2:1-Arbeitssieg gegen Mainz: Deniz Undav belohnt den VfB für Arbeit und Geduld
Stuttgart. Zehn Wechsel, ein reanimierter Fan, ein spätes Siegtor – und ein Trainer, der dem Wort „Rotation“ neue Bedeutung verleiht: Trainer Sebastian Hoeneß stellt beim VfB Stuttgart fast alles um und gewinnt trotzdem. Gegen Mainz wird es beim 2:1-Arbeitssieg am Sonntag (26.10.) ein Abend zwischen Besorgnis und Befreiung. Am Ende jubelt der zweite Anzug – und Deniz Undav. Unser Spielbericht aus der MHP-Arena.

Aufgeführte Einträge:
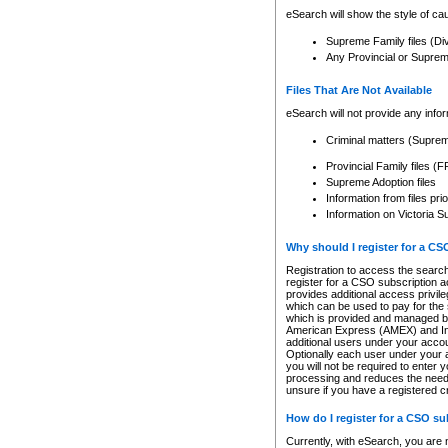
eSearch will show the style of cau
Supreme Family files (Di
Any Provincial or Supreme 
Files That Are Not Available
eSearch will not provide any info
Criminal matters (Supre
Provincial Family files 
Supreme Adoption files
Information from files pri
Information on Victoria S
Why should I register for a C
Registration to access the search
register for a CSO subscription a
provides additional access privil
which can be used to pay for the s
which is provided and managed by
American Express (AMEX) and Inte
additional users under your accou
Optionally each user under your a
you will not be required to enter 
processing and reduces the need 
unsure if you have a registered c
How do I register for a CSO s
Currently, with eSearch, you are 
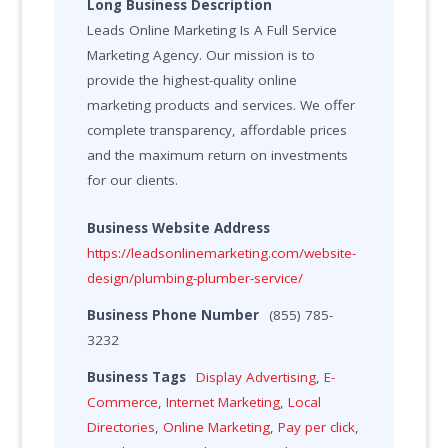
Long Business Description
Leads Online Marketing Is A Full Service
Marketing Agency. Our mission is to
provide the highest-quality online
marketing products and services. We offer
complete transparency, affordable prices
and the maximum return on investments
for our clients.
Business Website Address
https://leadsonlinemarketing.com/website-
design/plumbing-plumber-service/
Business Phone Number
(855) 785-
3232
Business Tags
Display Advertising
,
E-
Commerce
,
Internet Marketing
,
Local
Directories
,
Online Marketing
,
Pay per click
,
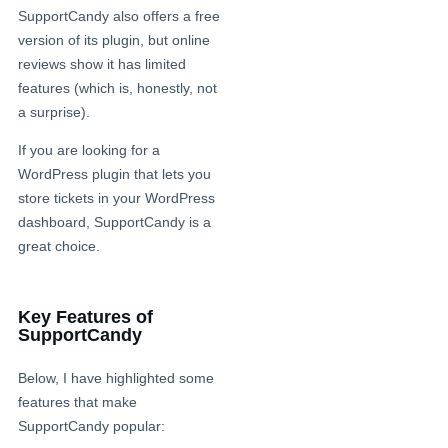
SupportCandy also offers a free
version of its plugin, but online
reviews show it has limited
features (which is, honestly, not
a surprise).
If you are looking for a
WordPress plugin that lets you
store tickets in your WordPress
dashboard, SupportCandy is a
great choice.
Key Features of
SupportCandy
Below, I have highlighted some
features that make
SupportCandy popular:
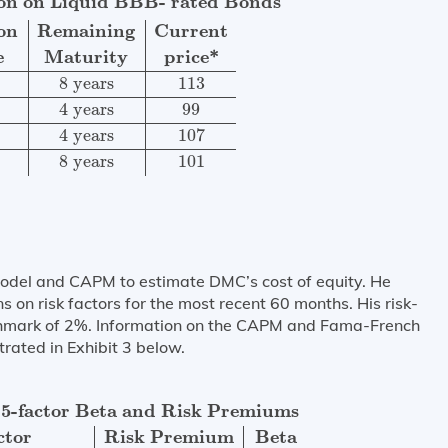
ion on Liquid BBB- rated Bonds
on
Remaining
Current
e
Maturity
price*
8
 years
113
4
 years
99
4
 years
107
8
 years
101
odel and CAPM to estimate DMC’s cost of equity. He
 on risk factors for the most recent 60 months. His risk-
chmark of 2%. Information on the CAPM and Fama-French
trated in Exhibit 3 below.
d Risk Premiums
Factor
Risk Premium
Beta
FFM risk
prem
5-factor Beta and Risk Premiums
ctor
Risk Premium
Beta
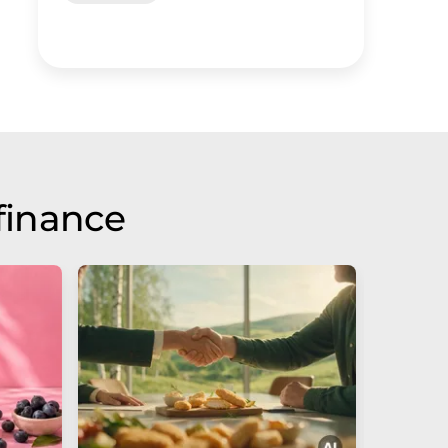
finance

--

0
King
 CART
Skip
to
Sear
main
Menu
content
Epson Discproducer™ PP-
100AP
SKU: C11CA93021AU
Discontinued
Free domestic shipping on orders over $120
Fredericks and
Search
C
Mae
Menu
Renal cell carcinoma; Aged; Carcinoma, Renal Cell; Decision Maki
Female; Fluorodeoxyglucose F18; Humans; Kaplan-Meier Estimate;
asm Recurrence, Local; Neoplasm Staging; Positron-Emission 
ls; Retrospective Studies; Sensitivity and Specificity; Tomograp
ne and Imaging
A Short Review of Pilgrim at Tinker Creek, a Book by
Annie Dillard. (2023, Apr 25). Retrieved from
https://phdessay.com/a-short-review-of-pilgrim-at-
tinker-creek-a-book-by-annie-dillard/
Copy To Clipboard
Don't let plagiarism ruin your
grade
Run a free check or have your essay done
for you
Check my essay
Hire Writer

Was zu tun ist:
1. Prüfe, ob diese Aussagen zum Spielbericht stimmen: (a) Der VfB Stuttgart gewann gegen Mainz mit 2:1. (b) Das Spiel fand an einem Samstag statt. (c) Am Ende jubelt Deniz Undav. Antworte jeweils mit Ja oder Nein und zitiere die entscheidenden Worte wörtlich.
2. Wer ist laut Spielbericht Trainer beim VfB Stuttgart?
3. Schreib den Spielbericht über das Spiel des VfB gegen Mainz nach seinem letzten Satz weiter.
Die Daten spielen hierfür keine Rolle.

Antworten nacheinander:
1.
(a) Ja – „2:1-Arbeitssieg“
(b) Nein – „am Sonntag (26.10.)“
(c) Ja – „Am Ende jubelt der zweite Anzug – und Deniz Undav.“

2. Sebastian Hoeneß.

3.
Trainer Hoeneß hat offenbar beschlossen, dem Begriff „Rotation“ eine neue Dimension zu geben. Nach dem 0:1 in Istanbul stellte der VfB-Coach seine Mannschaft einmal komplett auf links – zehn Änderungen, nur Alexander Nübel blieb im Tor. Alles andere war neu, frisch, vielleicht auch ein bisschen gewagt. Unter anderem durften Dan-Axel Zagadou und Pascal Stenzel wieder ran – für beide der erste Bundesliga-Einsatz dieser Saison. Für Zagadou sogar der erste seit über 13 Monaten, nachdem ihn einmal mehr eine Knieverletzung ausgebremst hatte.
Viele Wechsel beim VfB, aber taktisch bleibt alles beim Alten
Auch Chris Führich stand wieder in der Startelf. Dazu kehrten die zuletzt angeschlagenen Finn Jeltsch und Jamie Leweling zurück, und Deniz Undav begann nach seiner Verletzungspause erstmals wieder von Anfang an. Einmal durchschnaufen also für Stiller, Chabot und Co. in diesen fordernden englischen Wochen – zehn Wechsel, das gab es beim VfB zuletzt im Sommer 2019. Taktisch blieb alles beim Alten: Dreierkette mit Al-Dakhil, Zagadou und Jeltsch, die Schienenspieler Vagnoman und Stenzel, davor Chema Andres und Nikolas Nartey auf der Doppelsechs. Undav vorne drin, Leweling rechts, Führich links.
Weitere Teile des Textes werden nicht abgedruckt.